Cling can generate up to 2 minutes of Full HD video at 30 frames per second.
The video generator produces highly realistic results, comparable to Sora.
Examples include a closeup of a parrot, a boy eating a cheeseburger, and a man eating noodles with chopsticks.
Cling handles high movement and action in videos, unlike some older video generators.
The tool can generate videos with changing seasons, maintaining consistency and realism.
Cling uses a 3D spatial-temporal joint attention mechanism for better motion modeling.
The video generator is based on a diffusion and Transformer architecture, combining the strengths of both models.
Cling can simulate the physical properties of the real world, generating videos that conform to these properties.
With a single photo, cling can generate vivid singing and dancing gameplay.
The video generator is currently not available for public use but has a waitlist.
To join the waitlist, users need a Chinese phone number or location.

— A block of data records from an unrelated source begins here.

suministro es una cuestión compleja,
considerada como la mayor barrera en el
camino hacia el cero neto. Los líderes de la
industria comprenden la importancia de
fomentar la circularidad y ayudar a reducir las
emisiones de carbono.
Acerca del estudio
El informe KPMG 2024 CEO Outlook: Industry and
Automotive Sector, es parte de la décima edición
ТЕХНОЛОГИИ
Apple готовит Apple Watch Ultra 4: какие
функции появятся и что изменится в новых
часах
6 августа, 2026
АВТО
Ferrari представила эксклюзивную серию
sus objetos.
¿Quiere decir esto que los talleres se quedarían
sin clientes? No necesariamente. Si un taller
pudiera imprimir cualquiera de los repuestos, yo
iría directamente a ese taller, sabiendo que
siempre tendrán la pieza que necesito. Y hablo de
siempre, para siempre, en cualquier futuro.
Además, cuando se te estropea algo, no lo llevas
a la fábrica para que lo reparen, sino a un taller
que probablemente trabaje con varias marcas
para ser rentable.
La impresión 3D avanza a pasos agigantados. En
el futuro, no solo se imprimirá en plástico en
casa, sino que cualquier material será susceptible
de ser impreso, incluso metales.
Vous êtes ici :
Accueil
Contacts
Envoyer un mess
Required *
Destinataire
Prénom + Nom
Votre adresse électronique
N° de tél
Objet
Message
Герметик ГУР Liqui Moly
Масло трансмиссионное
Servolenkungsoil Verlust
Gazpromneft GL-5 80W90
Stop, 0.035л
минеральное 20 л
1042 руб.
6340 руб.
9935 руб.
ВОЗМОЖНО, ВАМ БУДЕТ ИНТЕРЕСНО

Cling's capabilities are showcased through a series of demo videos.
Some flaws are noted, such as inconsistencies with linear objects like highway signs.
The video generator understands and reflects real-world physics, such as light reflections.
Cling's realism is compared to Sora's, with some suggesting it may be superior.
The video concludes with a call to action for viewers to share their thoughts on the new video generator.